Эркюль потом сомневался в верности этого изречения, поскольку очень быстро понял, что наше общее «сейчас» довольно сильно отличается от времени, обозначаемого в будущем, как «тогда».
Ничто нельзя предсказать с уверенностью, даже человеку с такими дарованиями, как у нашего героя. Счастье исказило его представление о реальности, он не прислушивался к тревожным сигналам. Если бы он был начеку, катастрофы можно было бы избежать. Например, к управляющему фабрикой в отсутствие фон Бюлова несколько раз приходили какие-то загадочные господа. Но чем ближе Генриетта была к пропасти, тем охотнее отдавались они фантазиям. Дочери он потом писал, что они собирались уехать в Америку. Они уже нашли пароходство в Бремене, Генриетта откладывала деньги и начала даже сочинять прощальное письмо мужу. Они нашли друг друга, и все прошедшие в разлуке годы давали им право на будущее.
Поздней осенью они вернулись в Берлин. У Генриетты был такой большой живот, что акушерка боялась близнецов. Он не так часто виделся с нею в последнее время — семейные обязанности и попытки играть роль хорошей жены отнимали у нее почти все время. Он страдал от ревности, ему казалось, что он отвергнут всеми.
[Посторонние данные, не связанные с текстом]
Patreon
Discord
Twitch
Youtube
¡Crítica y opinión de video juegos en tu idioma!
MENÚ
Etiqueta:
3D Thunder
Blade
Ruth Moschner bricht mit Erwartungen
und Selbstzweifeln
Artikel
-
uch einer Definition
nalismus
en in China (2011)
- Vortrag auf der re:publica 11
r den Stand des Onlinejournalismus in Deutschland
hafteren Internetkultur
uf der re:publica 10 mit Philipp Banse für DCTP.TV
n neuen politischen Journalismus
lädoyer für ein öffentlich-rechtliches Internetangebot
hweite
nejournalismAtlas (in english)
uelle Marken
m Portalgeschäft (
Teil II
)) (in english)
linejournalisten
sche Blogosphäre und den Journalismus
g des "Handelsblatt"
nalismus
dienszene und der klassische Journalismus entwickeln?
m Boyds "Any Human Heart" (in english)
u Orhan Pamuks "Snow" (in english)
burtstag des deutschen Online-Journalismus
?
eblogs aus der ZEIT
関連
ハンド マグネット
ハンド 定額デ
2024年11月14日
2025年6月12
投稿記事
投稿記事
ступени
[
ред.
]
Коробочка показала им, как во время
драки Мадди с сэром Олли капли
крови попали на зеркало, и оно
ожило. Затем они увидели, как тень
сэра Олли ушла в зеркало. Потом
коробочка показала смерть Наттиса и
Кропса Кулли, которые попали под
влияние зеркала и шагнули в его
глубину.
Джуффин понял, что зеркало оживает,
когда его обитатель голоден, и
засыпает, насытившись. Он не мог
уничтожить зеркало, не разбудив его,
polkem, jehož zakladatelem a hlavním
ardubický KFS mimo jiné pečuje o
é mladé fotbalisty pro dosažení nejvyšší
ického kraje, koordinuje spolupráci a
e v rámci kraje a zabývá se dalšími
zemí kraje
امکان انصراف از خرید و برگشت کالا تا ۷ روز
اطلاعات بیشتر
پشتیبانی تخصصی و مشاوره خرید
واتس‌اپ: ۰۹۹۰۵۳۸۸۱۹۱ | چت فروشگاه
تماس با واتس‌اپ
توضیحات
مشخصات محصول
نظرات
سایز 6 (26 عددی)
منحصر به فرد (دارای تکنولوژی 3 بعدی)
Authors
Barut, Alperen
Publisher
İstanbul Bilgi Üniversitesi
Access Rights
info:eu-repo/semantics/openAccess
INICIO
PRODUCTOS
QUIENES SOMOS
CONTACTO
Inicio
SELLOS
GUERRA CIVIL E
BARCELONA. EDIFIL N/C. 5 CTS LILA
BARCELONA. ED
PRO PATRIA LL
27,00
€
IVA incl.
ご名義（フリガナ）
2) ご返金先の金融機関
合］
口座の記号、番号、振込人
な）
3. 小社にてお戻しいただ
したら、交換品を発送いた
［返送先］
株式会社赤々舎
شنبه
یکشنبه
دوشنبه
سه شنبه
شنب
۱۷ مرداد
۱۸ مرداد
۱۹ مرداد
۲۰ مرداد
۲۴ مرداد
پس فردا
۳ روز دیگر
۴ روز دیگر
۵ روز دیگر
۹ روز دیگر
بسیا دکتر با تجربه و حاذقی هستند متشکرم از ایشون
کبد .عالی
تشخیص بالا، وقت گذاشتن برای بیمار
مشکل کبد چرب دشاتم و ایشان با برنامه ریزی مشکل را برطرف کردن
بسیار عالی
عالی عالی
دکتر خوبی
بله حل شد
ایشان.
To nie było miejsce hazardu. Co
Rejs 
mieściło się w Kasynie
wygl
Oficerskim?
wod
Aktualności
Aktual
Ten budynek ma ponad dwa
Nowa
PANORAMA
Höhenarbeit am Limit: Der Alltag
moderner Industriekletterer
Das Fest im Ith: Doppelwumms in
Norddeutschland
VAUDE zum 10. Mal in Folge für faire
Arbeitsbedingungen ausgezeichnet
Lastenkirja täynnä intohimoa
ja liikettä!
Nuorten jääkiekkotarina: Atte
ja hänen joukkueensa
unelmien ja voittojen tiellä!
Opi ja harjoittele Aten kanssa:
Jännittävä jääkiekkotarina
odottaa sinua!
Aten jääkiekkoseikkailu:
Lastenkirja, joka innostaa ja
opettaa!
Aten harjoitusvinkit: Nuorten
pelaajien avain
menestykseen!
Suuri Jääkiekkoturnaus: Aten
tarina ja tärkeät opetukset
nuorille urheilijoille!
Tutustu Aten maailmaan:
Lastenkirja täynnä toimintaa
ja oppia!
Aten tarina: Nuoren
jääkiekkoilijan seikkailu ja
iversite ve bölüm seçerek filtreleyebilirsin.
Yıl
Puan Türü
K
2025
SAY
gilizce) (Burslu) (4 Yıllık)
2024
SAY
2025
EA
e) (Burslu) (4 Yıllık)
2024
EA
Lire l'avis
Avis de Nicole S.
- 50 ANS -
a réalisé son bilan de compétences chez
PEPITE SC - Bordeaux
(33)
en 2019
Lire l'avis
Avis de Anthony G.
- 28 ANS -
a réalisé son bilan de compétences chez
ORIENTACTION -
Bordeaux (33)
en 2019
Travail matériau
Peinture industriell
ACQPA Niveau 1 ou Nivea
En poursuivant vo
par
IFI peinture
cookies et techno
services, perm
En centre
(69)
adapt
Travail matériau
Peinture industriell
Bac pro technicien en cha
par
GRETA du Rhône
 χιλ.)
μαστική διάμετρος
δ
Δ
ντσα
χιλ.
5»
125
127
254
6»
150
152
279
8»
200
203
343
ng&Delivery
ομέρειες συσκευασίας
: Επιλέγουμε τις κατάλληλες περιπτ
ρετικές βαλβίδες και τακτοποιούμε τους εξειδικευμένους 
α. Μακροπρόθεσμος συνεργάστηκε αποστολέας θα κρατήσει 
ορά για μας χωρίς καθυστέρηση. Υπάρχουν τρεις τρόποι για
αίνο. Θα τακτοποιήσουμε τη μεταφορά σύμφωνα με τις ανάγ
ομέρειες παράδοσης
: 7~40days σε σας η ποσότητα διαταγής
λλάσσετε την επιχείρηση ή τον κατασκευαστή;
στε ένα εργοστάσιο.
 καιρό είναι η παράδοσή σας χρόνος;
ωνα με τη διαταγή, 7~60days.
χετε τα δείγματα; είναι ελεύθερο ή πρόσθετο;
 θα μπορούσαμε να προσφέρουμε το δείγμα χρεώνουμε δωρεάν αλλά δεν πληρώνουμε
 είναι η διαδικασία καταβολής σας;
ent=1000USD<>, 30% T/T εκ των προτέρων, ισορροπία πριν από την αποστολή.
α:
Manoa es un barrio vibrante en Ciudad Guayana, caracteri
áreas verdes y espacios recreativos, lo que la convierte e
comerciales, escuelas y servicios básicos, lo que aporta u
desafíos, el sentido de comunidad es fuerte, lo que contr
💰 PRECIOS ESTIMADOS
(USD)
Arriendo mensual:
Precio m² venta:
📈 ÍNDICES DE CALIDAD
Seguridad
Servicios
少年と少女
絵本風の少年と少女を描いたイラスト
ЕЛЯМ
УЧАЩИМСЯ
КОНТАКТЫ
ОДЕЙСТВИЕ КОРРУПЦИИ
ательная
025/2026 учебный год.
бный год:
Когда ранним утром девятого ноября появилась на свет Шарлотта, он был один в своей комнате, но ему, с его способностями, не составляло никакого труда понимать, что происходит в доме. Он ощущал счастье и гордость барона, мерившего шагами коридор у дверей комнаты, где рожала Генриетта, он ощущал боль схваток как свою собственную, он даже шагнул в бессловесное еще подсознание крошечного существа — его собственной дочери. Мир удивителен, думал он, действительность превосходит все мечты…
* * *
В тот же декабрьский вечер, когда девочку скромно, без пышных церемоний окрестили в доме фон Бюлова, на постоялом дворе «Золотой петух» около церкви Триединства в Берлине, собрались трое. Таверна была на верхнем этаже, откуда открывался вид на стену погоста, и, если открыть окно, можно было увидеть могильный камень Эрнста Теодора Амадея Гофмана — менее чем в пятидесяти футах от стола, за который они только что присели.